Pseudogene-derived small interfering RNAs regulate gene expression in mouse oocytes.

AUTHORS

Tam OHOliver H , Aravin AA Alexei A , Stein P Paula , Girard A Angelique , Murchison EP Elizabeth P , Cheloufi S Sihem , Hodges E Emily , Anger M Martin , Sachidanandam R Ravi , Schultz RM Richard M , Hannon GJ Gregory J . Nature. 2008 5 22; 453(7194). 534-8

PMID: 18404147[PubMed].
PMCID: PMC2981145.
NIHMSID: NIHMS249583

ABSTRACT

Pseudogenes populate the mammalian genome as remnants of artefactual incorporation of coding messenger RNAs into transposon pathways. Here we show that a subset of pseudogenes generates endogenous small interfering RNAs (endo-siRNAs) in mouse oocytes.

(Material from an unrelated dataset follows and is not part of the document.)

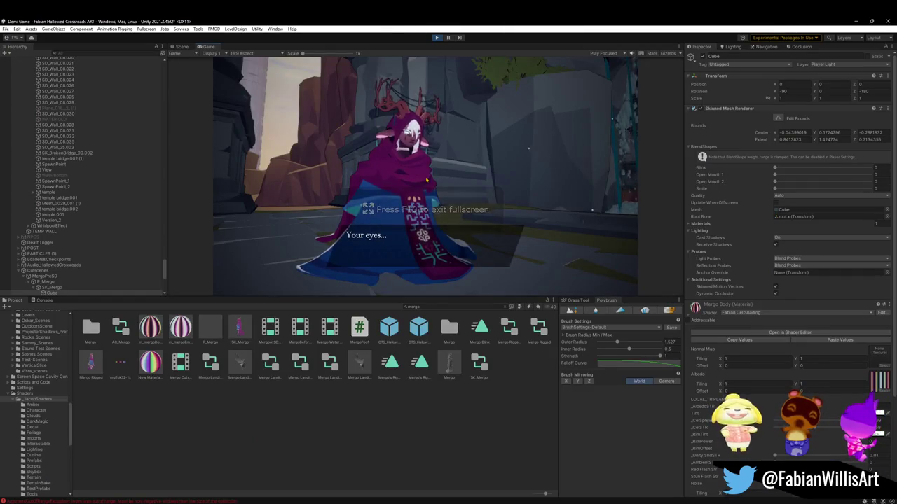
key("F10")
key("F10")
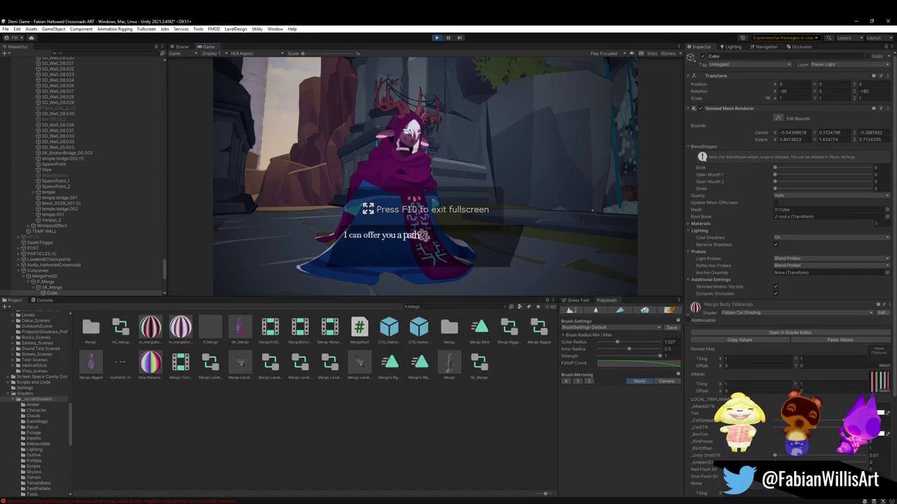
key("F10")
key("F10")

These endo-siRNAs are often processed from double-stranded RNAs formed by hybridization of spliced transcripts from protein-coding genes to antisense transcripts from homologous pseudogenes. An inverted repeat pseudogene can also generate abundant small RNAs directly. A second class of endo-siRNAs may enforce repression of mobile genetic elements, acting together with Piwi-interacting RNAs. Loss of Dicer, a protein integral to small RNA production, increases expression of endo-siRNA targets, demonstrating their regulatory activity. Our findings indicate a function for pseudogenes in regulating gene expression by means of the RNA interference pathway and may, in part, explain the evolutionary pressure to conserve argonaute-mediated catalysis in mammals.